#### Aufgabenstellung:
Geben Sie aus dem Interview zu den Fan-Randalen in Marseille die Passage von „ZDFheute: Wie kommt“ bis „und des Schiedsrichters.“ wortgetreu wieder.

Fan-Randale in Marseille: "Phänomen, das immer da ist"

    Interview

    Forscher zu Marseille-Randalen:Fangewalt "ein Phänomen, das immer da ist"

    |

    Fanlager beschießen sich mit Pyroraketen und Böllern. Professor Sebastian Uhrich, der im Bereich Sportrivalität forscht, über mögliche Gründe der Randale in Marseille.

    Von Marseille-Fans abgeschossene Feuerwerkskörper entzünden sich über dem Fanblock der Frankfurter Fans
    Champions League, Dienstagabend in Marseille: Von Marseille-Fans abgeschossene Feuerwerkskörper entzünden sich über dem Fanblock der Frankfurter Fans
    Quelle: AP Photo/Daniel Cole

    ZDFheute: Wie kommt es zu Ausschreitungen wie in Marseille?
    Sebastian Uhrich: Der Fußball und auch viele anderen Zuschauersportarten bieten eine "gute Plattform" für Menschen, die Gewalt ausleben wollen, weil in diesem Kontext viele Dinge erlaubt und akzeptiert sind - beispielsweise das Beschmähen des Gegners und des Schiedsrichters.
    ZDFheute: Was können die Klubs tun?
    Uhrich: Kommunikation ist ein wichtiger Punkt. Hier gilt es, eine gute Gratwanderung zu gehen. Einerseits Rivalitäten nicht herunterspielen - also ernstnehmen, dass das den Fans wichtig ist. Auf der anderen Seite Gewalt und Aggressivität nicht zusätzlich anstacheln. Man muss aber auch wissen, dass es kleinere Gruppen an gewaltbereiten Leuten gibt, die man nur sehr schwer erreicht - und die sind ursächlich für das Problem.

#### Datenteil:
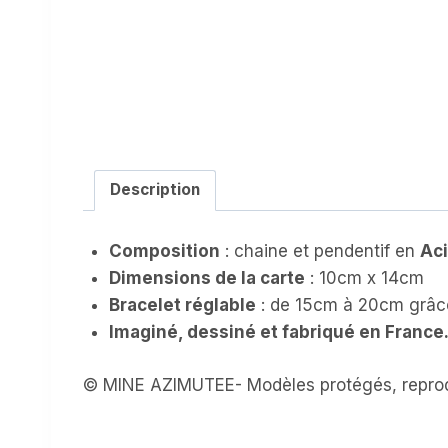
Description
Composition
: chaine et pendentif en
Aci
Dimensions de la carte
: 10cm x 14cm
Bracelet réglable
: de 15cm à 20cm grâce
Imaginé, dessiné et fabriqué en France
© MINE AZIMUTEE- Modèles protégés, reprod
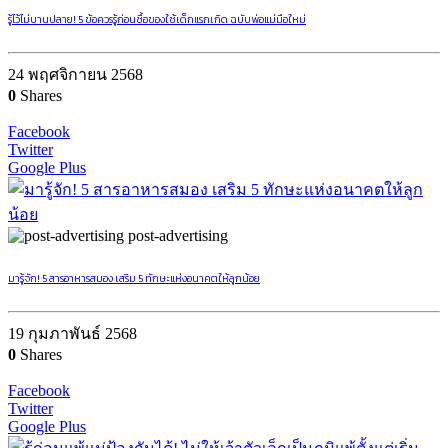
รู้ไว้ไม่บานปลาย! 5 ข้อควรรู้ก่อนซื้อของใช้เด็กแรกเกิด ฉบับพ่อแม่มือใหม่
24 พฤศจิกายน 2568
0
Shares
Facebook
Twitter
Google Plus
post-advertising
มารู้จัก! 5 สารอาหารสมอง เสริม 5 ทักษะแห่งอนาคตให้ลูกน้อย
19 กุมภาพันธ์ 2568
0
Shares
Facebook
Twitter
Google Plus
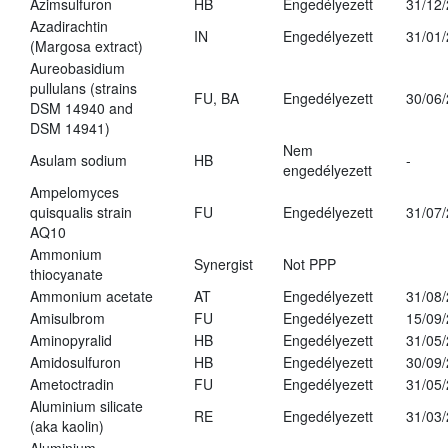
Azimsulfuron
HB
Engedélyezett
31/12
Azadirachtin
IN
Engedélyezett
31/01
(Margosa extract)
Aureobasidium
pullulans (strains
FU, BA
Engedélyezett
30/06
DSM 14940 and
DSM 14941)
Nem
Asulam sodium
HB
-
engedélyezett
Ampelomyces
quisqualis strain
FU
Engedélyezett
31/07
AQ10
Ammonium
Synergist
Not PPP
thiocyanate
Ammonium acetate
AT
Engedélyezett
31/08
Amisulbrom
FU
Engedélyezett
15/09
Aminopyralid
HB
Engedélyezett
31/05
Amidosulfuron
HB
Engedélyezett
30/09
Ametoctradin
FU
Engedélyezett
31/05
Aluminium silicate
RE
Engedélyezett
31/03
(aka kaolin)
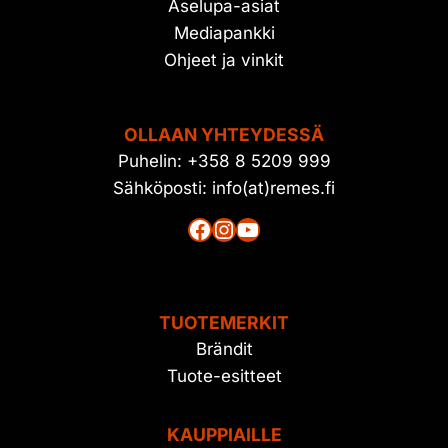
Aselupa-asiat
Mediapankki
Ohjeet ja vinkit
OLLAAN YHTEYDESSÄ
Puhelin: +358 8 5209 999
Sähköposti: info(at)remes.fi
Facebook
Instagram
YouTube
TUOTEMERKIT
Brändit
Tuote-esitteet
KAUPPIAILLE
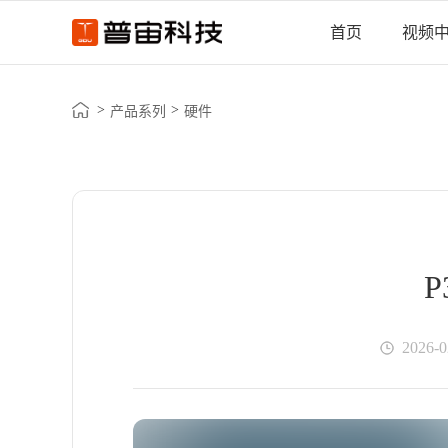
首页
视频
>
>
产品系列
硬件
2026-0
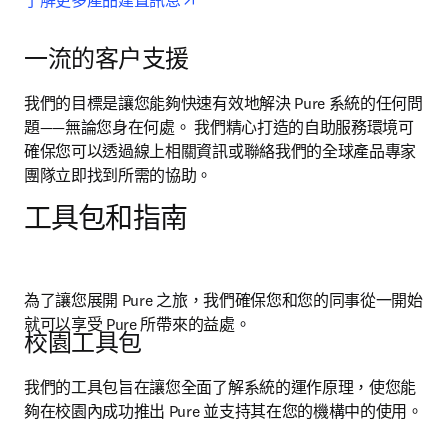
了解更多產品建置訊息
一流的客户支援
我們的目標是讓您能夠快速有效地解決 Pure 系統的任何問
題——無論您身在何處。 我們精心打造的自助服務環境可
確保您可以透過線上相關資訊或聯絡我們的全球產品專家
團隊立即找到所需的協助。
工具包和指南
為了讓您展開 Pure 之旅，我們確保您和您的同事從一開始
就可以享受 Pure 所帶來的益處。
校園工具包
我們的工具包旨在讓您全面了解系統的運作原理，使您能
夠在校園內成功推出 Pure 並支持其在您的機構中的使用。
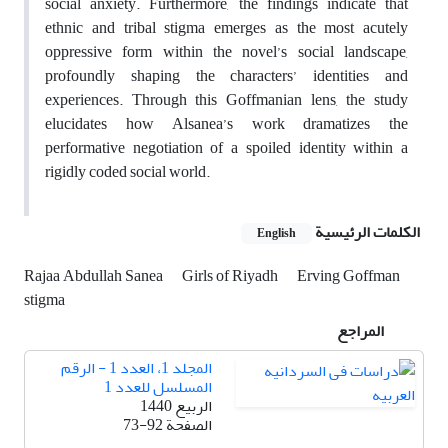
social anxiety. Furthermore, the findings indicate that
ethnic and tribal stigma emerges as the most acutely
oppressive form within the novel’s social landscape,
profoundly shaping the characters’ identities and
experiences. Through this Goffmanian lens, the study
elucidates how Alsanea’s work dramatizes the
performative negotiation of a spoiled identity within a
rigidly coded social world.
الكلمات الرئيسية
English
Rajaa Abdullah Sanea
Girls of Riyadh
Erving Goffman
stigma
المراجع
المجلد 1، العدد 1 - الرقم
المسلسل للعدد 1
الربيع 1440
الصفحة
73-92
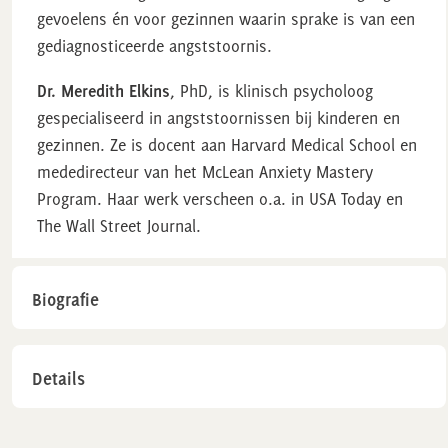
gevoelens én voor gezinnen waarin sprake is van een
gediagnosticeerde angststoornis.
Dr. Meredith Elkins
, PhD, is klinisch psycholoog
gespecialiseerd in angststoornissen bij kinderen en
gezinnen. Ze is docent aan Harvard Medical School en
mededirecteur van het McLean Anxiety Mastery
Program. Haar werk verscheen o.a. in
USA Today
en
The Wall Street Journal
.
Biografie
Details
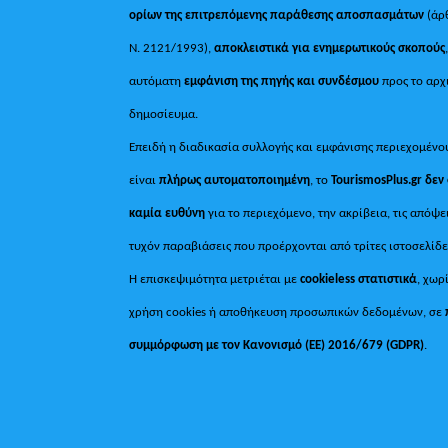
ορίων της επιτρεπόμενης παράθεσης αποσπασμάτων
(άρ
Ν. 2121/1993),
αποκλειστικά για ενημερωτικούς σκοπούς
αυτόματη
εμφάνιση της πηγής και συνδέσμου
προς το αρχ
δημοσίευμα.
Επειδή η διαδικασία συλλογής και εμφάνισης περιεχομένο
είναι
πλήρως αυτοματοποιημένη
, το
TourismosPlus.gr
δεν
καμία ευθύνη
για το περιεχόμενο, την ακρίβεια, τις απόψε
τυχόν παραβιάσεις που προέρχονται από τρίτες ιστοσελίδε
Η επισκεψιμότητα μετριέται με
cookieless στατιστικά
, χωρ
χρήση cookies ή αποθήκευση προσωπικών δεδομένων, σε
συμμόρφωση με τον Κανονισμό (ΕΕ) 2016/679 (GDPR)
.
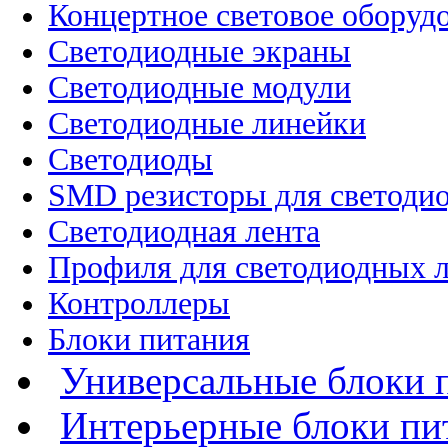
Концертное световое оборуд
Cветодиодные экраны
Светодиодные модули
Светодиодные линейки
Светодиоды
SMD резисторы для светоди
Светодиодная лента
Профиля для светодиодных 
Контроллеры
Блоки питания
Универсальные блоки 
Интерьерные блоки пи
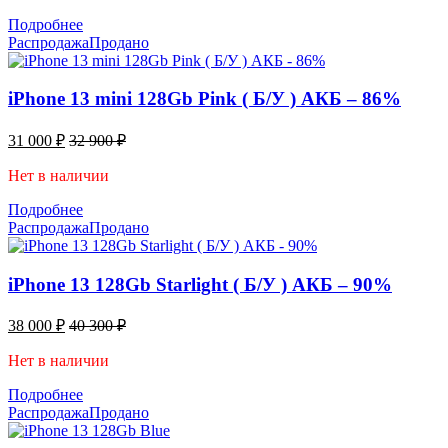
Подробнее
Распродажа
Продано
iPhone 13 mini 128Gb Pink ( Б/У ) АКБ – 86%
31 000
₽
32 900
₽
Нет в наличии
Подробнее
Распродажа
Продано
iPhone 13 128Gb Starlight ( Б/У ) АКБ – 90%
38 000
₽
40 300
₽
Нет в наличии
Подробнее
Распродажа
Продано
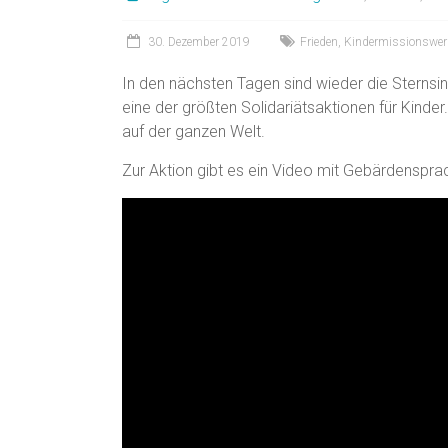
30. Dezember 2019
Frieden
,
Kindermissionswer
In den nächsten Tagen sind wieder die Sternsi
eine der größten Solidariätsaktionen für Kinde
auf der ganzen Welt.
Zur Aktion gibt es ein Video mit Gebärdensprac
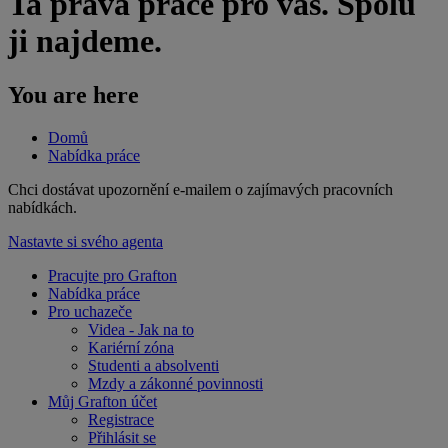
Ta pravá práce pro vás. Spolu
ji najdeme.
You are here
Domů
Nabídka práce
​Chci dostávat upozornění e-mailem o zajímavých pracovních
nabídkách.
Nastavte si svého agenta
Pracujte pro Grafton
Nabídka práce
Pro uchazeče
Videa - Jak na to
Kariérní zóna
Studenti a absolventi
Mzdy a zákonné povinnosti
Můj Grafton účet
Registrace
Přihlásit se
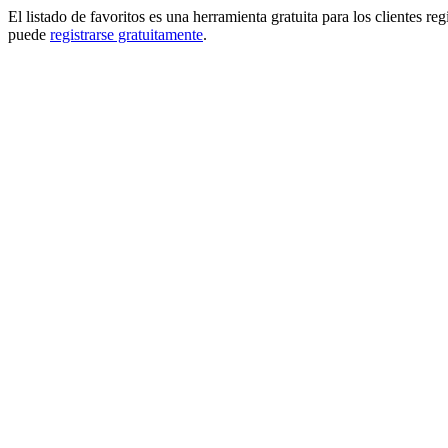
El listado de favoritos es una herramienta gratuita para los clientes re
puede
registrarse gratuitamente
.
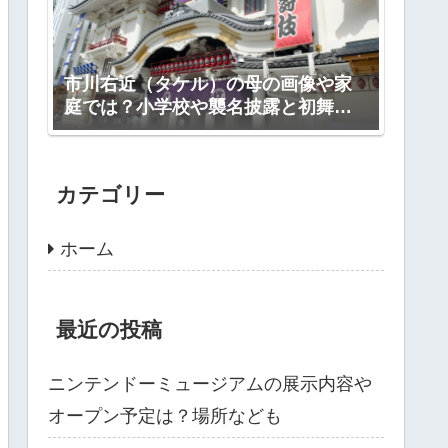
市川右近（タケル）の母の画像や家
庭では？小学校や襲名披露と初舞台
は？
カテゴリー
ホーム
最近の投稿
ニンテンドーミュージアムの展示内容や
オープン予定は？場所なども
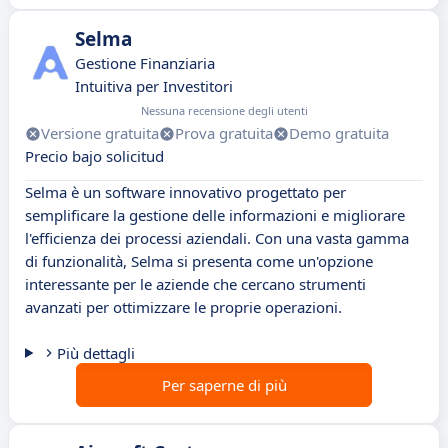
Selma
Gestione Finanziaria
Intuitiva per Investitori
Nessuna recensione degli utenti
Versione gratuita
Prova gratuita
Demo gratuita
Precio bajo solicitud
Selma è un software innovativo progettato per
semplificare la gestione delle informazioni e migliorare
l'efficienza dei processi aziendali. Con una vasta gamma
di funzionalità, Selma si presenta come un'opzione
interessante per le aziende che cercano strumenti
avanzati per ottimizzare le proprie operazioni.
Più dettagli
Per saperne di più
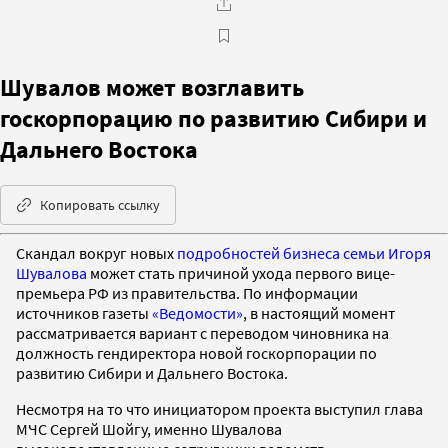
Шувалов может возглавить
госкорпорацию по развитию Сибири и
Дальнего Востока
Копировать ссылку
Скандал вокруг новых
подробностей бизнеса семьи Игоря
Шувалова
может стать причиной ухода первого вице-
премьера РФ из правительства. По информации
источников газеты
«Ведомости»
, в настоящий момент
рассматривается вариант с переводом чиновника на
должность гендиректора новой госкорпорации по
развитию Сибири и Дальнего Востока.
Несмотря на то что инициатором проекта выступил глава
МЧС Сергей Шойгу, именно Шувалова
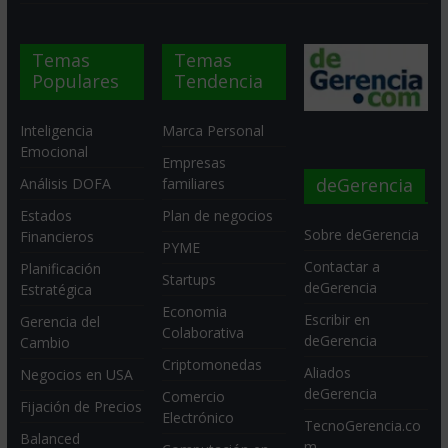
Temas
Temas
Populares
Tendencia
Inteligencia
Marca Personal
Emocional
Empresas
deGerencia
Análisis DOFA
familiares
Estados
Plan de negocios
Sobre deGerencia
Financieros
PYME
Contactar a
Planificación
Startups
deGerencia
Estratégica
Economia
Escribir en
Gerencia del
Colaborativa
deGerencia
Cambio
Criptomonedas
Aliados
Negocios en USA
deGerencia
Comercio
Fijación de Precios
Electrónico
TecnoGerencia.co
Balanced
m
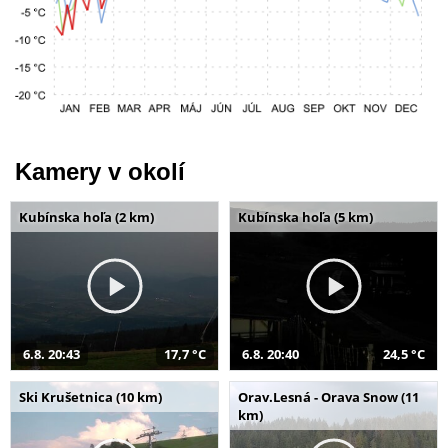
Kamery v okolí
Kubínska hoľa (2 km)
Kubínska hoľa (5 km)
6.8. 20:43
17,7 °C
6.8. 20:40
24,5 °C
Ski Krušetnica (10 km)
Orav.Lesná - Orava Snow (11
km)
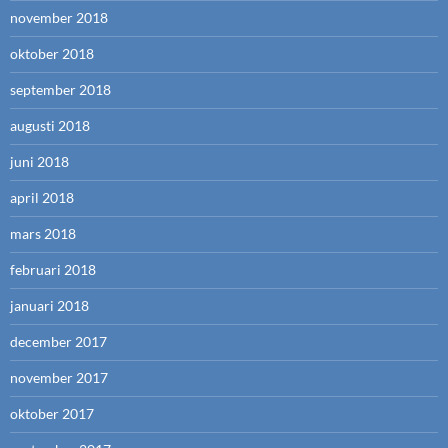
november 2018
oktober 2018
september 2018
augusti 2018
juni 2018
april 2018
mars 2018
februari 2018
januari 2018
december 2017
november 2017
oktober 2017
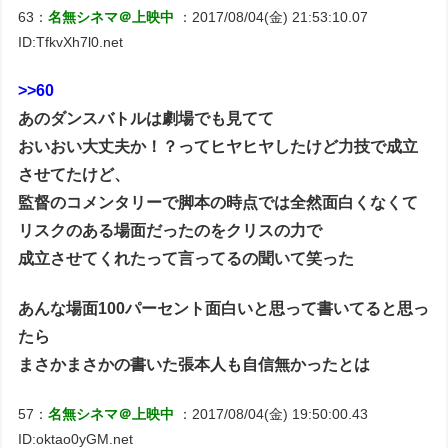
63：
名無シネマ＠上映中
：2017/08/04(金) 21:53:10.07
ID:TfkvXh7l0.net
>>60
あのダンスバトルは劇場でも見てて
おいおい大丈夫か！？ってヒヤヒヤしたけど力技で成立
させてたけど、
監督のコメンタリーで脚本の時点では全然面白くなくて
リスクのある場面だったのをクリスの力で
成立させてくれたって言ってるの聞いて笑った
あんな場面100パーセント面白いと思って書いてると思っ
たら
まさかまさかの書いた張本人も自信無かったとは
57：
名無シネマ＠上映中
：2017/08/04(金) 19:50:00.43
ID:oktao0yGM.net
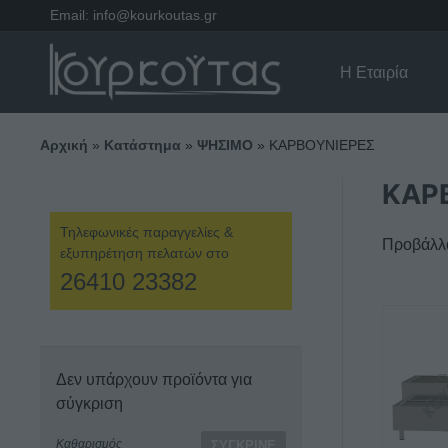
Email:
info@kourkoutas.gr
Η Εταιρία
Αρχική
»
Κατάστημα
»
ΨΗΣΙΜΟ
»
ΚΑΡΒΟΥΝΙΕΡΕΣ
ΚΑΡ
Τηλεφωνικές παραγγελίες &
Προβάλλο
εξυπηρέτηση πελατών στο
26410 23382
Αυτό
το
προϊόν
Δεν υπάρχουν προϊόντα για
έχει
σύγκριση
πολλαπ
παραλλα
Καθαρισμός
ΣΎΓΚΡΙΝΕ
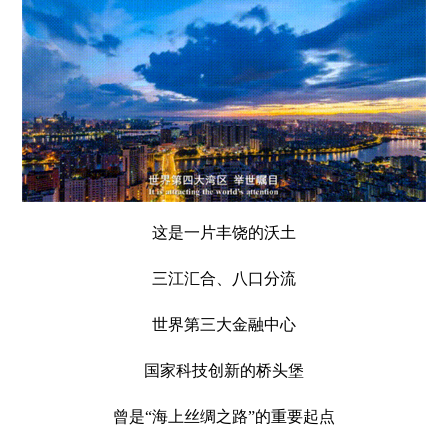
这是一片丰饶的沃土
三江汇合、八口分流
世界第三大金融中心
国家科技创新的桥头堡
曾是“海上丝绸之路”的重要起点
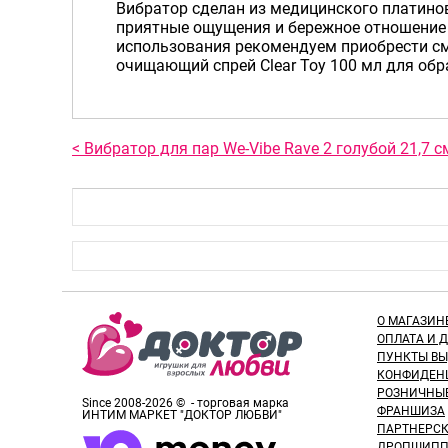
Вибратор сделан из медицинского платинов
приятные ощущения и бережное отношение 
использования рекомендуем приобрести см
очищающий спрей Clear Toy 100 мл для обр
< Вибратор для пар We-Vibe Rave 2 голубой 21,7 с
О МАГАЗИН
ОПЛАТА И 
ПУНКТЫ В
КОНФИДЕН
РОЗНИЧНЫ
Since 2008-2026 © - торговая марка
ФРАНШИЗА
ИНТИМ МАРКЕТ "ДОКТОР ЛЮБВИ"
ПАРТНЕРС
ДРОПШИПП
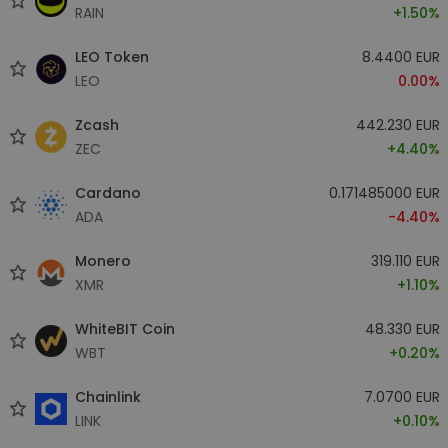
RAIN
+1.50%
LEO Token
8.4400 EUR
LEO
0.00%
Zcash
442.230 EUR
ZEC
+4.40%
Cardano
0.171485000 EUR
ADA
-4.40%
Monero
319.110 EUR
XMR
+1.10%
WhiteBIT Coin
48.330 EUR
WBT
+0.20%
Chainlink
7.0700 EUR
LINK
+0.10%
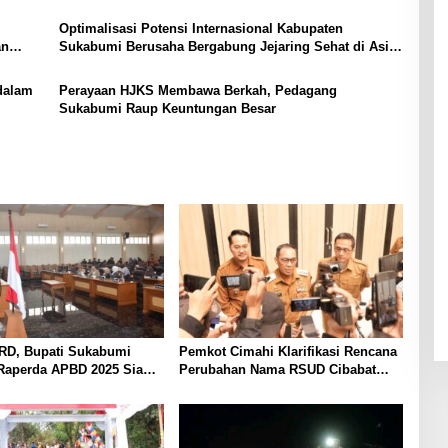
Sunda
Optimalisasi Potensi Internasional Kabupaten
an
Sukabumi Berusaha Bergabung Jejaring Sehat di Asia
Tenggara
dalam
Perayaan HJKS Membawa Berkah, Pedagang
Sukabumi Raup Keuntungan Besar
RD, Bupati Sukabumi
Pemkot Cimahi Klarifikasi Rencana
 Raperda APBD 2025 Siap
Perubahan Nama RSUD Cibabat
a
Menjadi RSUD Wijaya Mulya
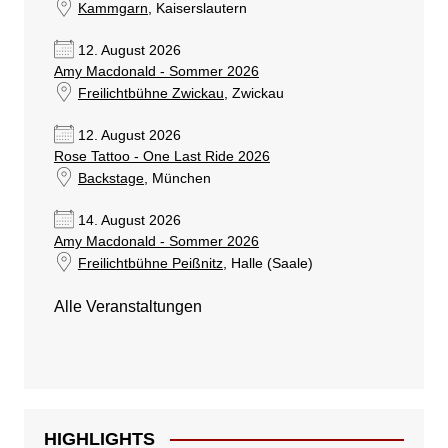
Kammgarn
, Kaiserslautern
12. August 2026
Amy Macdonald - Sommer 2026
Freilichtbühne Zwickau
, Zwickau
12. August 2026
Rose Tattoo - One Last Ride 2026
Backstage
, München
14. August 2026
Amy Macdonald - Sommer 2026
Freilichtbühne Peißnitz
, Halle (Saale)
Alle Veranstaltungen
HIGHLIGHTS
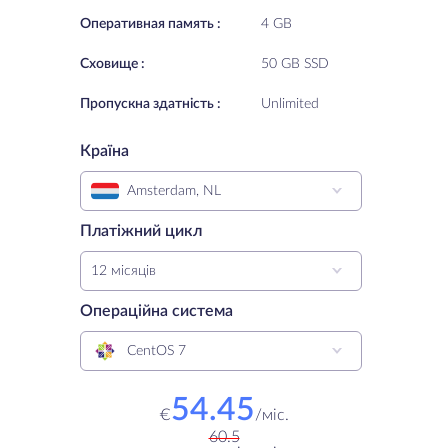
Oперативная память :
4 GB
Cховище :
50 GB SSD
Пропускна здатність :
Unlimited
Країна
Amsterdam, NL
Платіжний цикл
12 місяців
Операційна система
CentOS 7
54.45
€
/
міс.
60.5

#### Lösung:
ZDFheute: Wie kommt es zu Ausschreitungen wie in Marseille?
    Sebastian Uhrich: Der Fußball und auch viele anderen Zuschauersportarten bieten eine "gute Plattform" für Menschen, die Gewalt ausleben wollen, weil in diesem Kontext viele Dinge erlaubt und akzeptiert sind - beispielsweise das Beschmähen des Gegners und des Schiedsrichters.